◆ Sayfa metni:

· · · ·

Stranger Things 4. sezon konusu ve dizi incelemesine yer verdiğimiz inceleme yazımızda, Netflix yapımı Tuhaf Şeyler dizisinin 4 ve 5. sezonu hakkında özel ayrıntılara, dizinin detaylı yorumuna, Stranger Things 4. sezon fragmanı ile spoilersız özetine yer verdik.
Fenomen diziler daima izleyiciyi şaşırtan ve ardında müthiş bir zeka barındıran hikayelerden çıkar.
2016 yılında Netflix’te 8 bölüm olarak yayınlanan Stranger Things (Tuhaf Şeyler) geniş çaplı bir izleyici kitlesine sahip olmayan standart bir diziydi.
Kadrosunda ise yüksek profilli olarak sınıflandırılacak sadece Winona Ryder ve Mathew Modine yer alıyordu. Dizinin yaratıcıları Matt ve Ross Duffer ise 2015 senesinde Hidden adlı ortalama bir korku filmi yapmış, ömrü kısa süren bilim kurgu gizem dizisi Wayward Pines’ın birkaç bölümünün senaryosunu yazmıştı.

· · · ·

Sayfalardan yazıya geçirilen içerik:
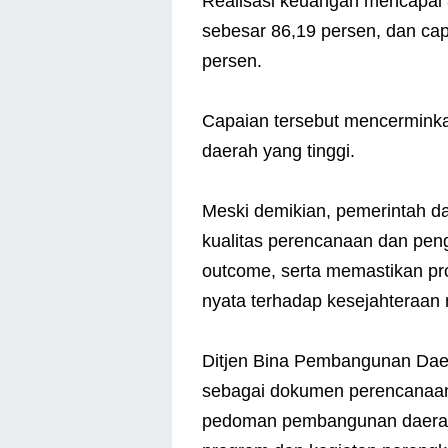
Realisasi keuangan mencapai 
sebesar 86,19 persen, dan cap
persen.
Capaian tersebut mencermink
daerah yang tinggi.
Meski demikian, pemerintah d
kualitas perencanaan dan pen
outcome, serta memastikan 
nyata terhadap kesejahteraan
Ditjen Bina Pembangunan Dae
sebagai dokumen perencanaa
pedoman pembangunan daerah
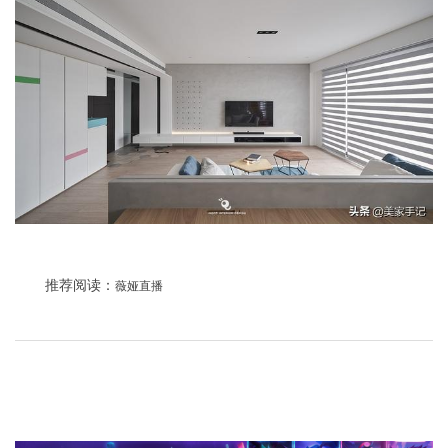
推荐阅读：
薇娅直播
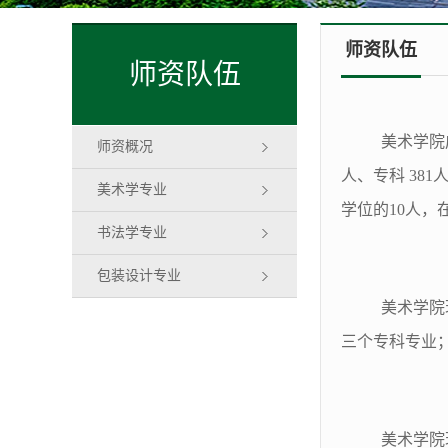
师资队伍
师资队伍
美术学院成
师资概况
人、专科 38
美术学专业
学位的10人，
书法学专业
包装设计专业
美术学院
三个专科专业
美术学院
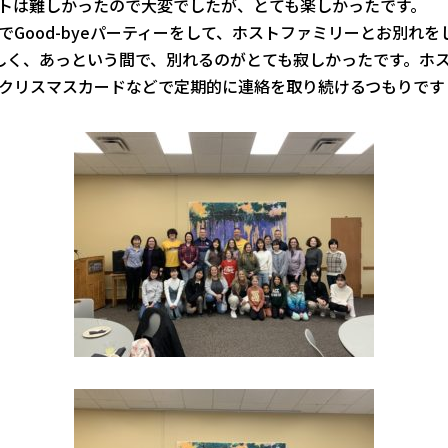
トは難しかったので大変でしたが、
とても楽しかったです。
Good-
byeパーティーをして、ホストファミリーとお別れを
しく、
あっという間で、別れるのがとても寂しかったです。
ホ
クリスマスカードなどで定期的に連絡を取り続けるつも
りです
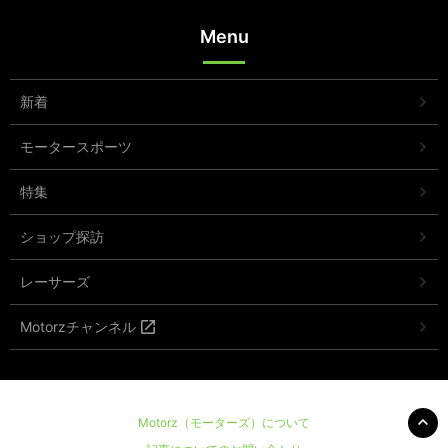
Menu
新着
モータースポーツ
特集
ショップ探訪
レーサーズ
Motorzチャンネル
Motorz（モーターズ）について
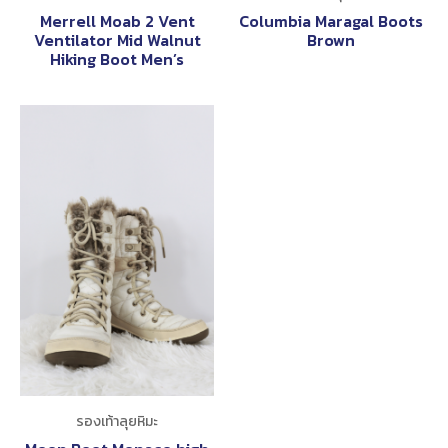
Merrell Moab 2 Vent
Columbia Maragal Boots
Ventilator Mid Walnut
Brown
Hiking Boot Men’s
รองเท้าลุยหิมะ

· · · ·

◆ Yapılacak işler:
1. Şu ifadelerin Stranger Things yazısıyla uyuşup uyuşmadığını belirtin. Her biri için evet ya da hayır deyin ve kararı belirleyen sözleri yazıdan birebir alıntılayın: (a) Dizi, 2016 yılında Netflix'te 8 bölüm olarak yayınlandı. (b) Matt ve Ross Duffer, Hidden adlı filmi 2018 senesinde yaptı. (c) Dizinin kadrosunda yüksek profilli sayılabilecek yalnızca Winona Ryder ve Mathew Modine vardı.
2. Listedeki sayfa dökümlerini düzenleyin: "Menu" yerine "Menü" yazın ve geri kalan her şeyi olduğu gibi bırakarak tüm satırları yeniden verin. Resim işaretlerini yanıta almayın.

◆ Yanıtlar:
1.
(a) Evet: "2016 yılında Netflix’te 8 bölüm olarak yayınlanan"
(b) Hayır: "2015 senesinde Hidden adlı ortalama bir korku filmi yapmış"
(c) Evet: "yüksek profilli olarak sınıflandırılacak sadece Winona Ryder ve Mathew Modine yer alıyordu"

2.
Realisasi keuangan mencapai 
sebesar 86,19 persen, dan cap
persen.
Capaian tersebut mencermink
daerah yang tinggi.
Meski demikian, pemerintah d
kualitas perencanaan dan pen
outcome, serta memastikan 
nyata terhadap kesejahteraan
Ditjen Bina Pembangunan Dae
sebagai dokumen perencanaa
pedoman pembangunan daerah
推荐阅读：
薇娅直播
师资队伍
师资队伍
美术学院成
师资概况
人、专科 38
美术学专业
学位的10人，
书法学专业
包装设计专业
美术学院
三个专科专业
美术学院
トは難しかったので大変でしたが、
とても楽しかったです。
Good-
byeパーティーをして、ホストファミリーとお別れを
しく、
あっという間で、別れるのがとても寂しかったです。
ホ
クリスマスカードなどで定期的に連絡を取り続けるつも
りです
Menü
新着
モータースポーツ
特集
ショップ探訪
レーサーズ
Motorzチャンネル
Motorz（モーターズ）について
Merrell Moab 2 Vent
Columbia Maragal Boots
Ventilator Mid Walnut
Brown
Hiking Boot Men’s
รองเท้าลุยหิมะ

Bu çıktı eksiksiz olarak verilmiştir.